Aliases: Win32.HLLW.AntiQFX.b, Win32/AntiQFX.B, W32/Antiqfx.worm.b
Variants: W32/Antiqfx.worm, W32/AntiQFX-A

Classification: Malware
Category: Computer Worm

Status: Active & Spreading
Spreading: Slow
Geographical info: N/A
Removal: Hard
Platform: W32
Discovered: 19 Mar 2001
Damage: High

Characteristics: The W32.Antiqfx.B.worm application belongs to the W32.Antiqfx.worm family which is known to be a network aware malware. This means that this threat can spread across network environments using unprotected or weakly secured network shares. It is believed to look for specific file types and filenames which are deleted from the machine.

More details about W32.Antiqfx.B.worm

The main executable file of the W32.Antiqfx.B.worm malware is the Mscdex.exe file which it appends to the autoexec.bat file when present in the machine. This malware is capable of enumerating all network resources and makes use of this information to install an instance of itself in every Startup folder of the attached clients. Whenever possible, it attempts to install itself in the Startup folder of the Administrator account for the infected computer system. This allows the W32.Antiqfx.B.worm program to launch automatically at every startup or reboot instance of the infected machine. This malware makes use of a mutex in order to mark an infected computer system so that only one instance of this threat is executed at any given time. In case two instances of the W32.Antiqfx.B.worm program are executed, the last instance to launch will be terminated automatically. The files using the extensions BTH, MAR, GLY, ISP, POS, BRU, QFO, QUE, CAT, LUT, or LSO are searched by this malware and when found are deleted by the malware from the infected computer system.

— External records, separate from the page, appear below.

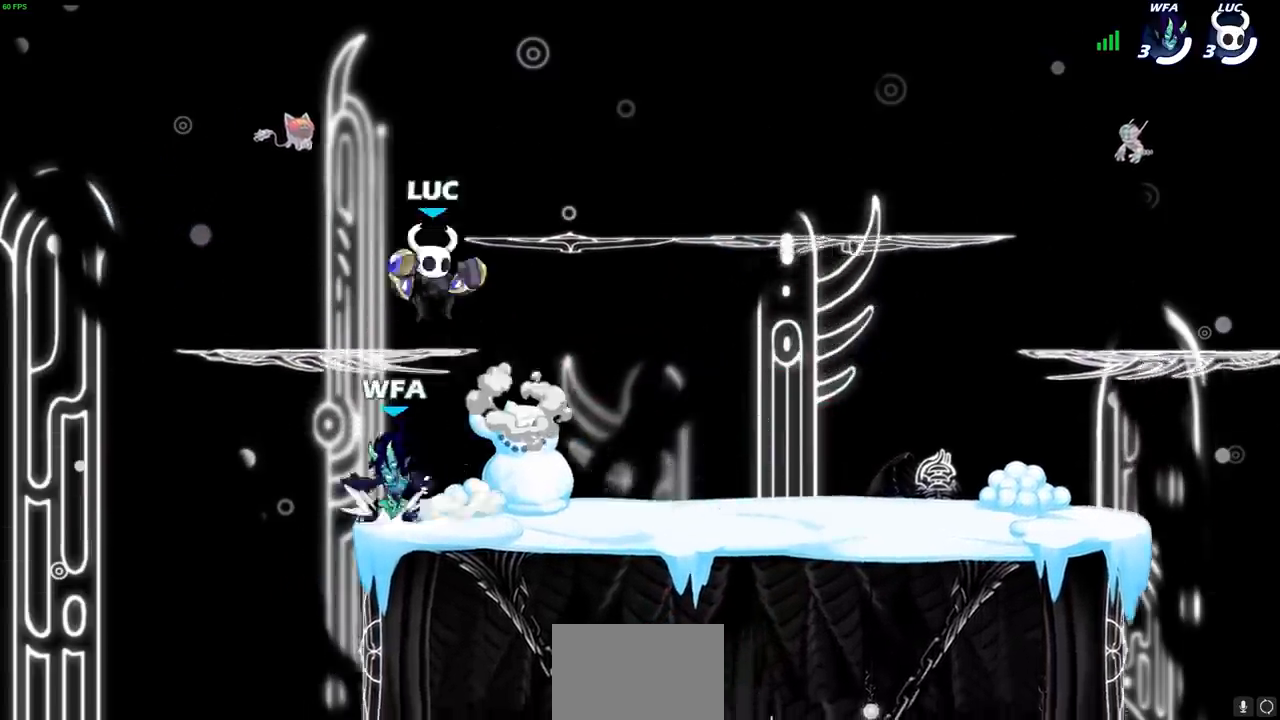
{"buttons": [], "left_stick": "right", "right_stick": "center", "events": [[33, "CROSS", "down"], [67, "left_stick", "up"], [150, "CROSS", "up"], [167, "left_stick", "left"], [250, "left_stick", "down-left"], [467, "left_stick", "right"]]}
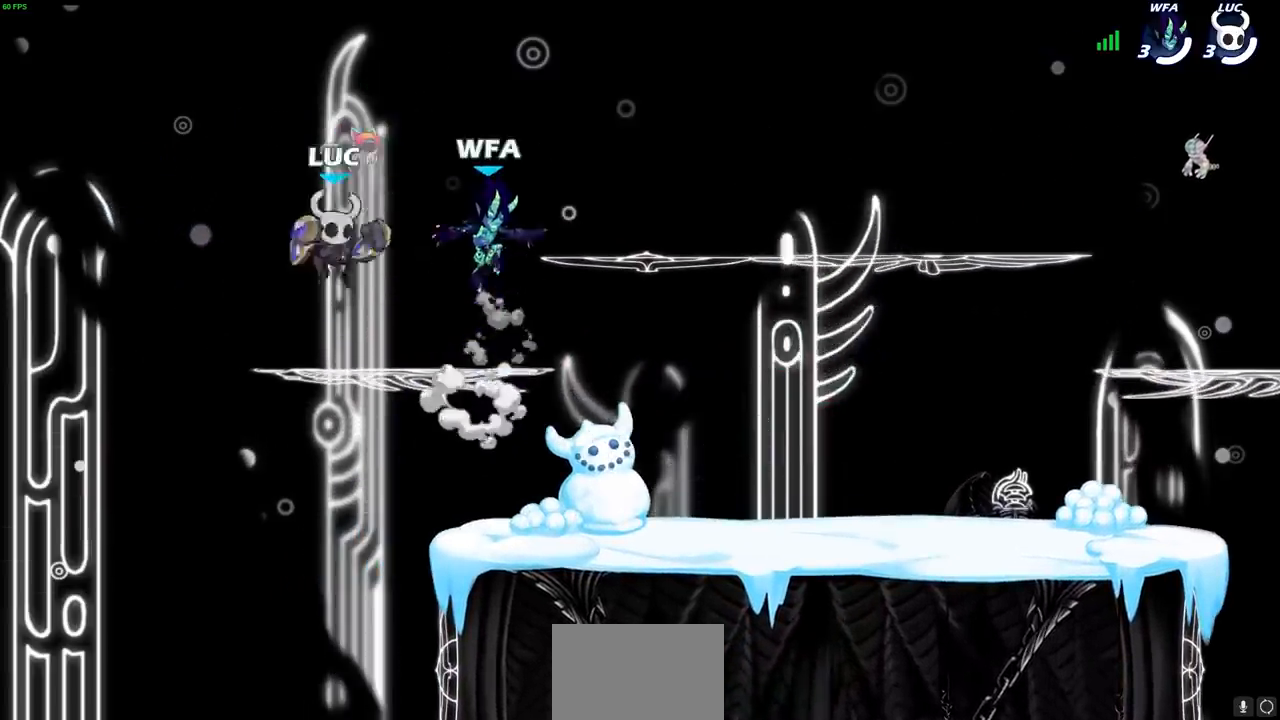
{"buttons": [], "left_stick": "down-left", "right_stick": "center", "events": [[217, "R2", "down"], [233, "left_stick", "up-right"], [250, "CROSS", "down"], [300, "R1", "down"], [367, "R1", "up"], [367, "R2", "up"], [400, "CROSS", "up"], [433, "left_stick", "down-right"], [483, "left_stick", "down-left"]]}
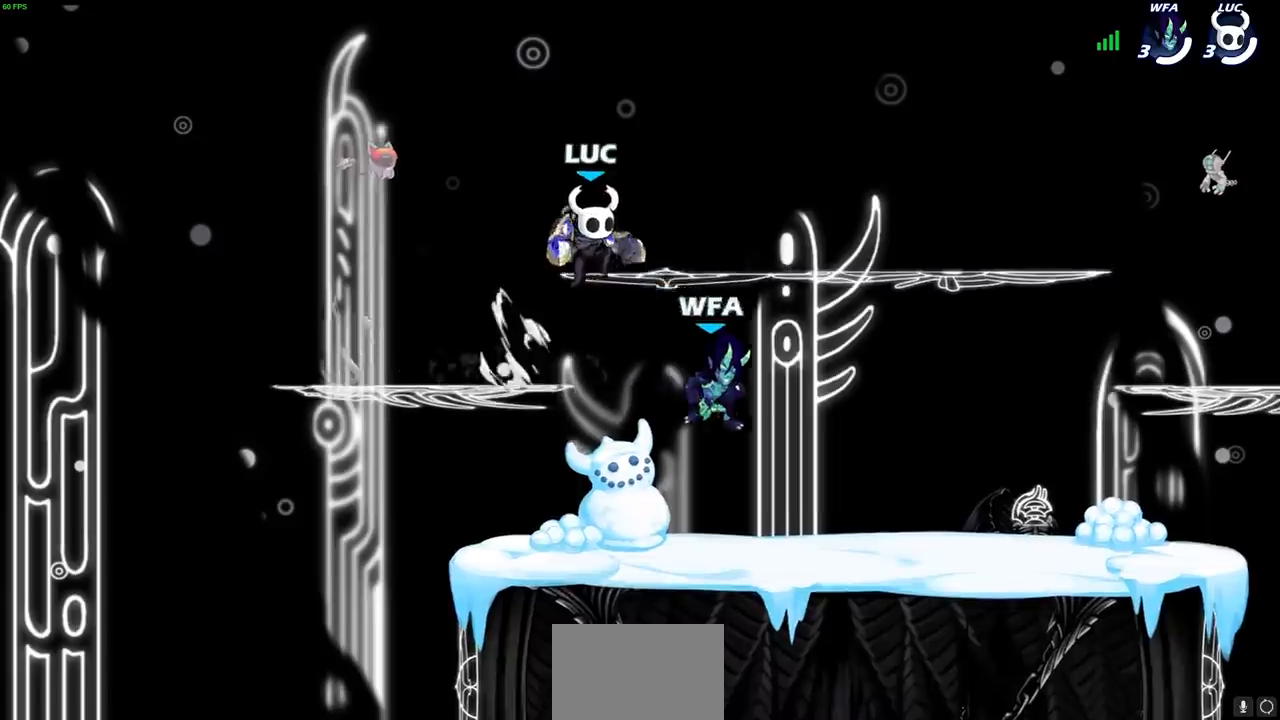
{"buttons": [], "left_stick": "left", "right_stick": "center", "events": [[367, "left_stick", "left"]]}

Specific executable files like Aver.ini, Amwin1.dll, Amcc.dll, Avermagic.exe, Amagic.exe, Qfxwin.exe, Qfxwin.ini, Qfxwin1.dll, and Qfxcc.dll are also searched and when found, they are not only terminated from the running processes but completely removed from the machine. A HASP layer protects the main executable file of this malware which was written using the C++ programming language and makes use of the PEPACK packing method. The complexity of this malware requires the use of an updated antivirus application to completely remove it from the infected system.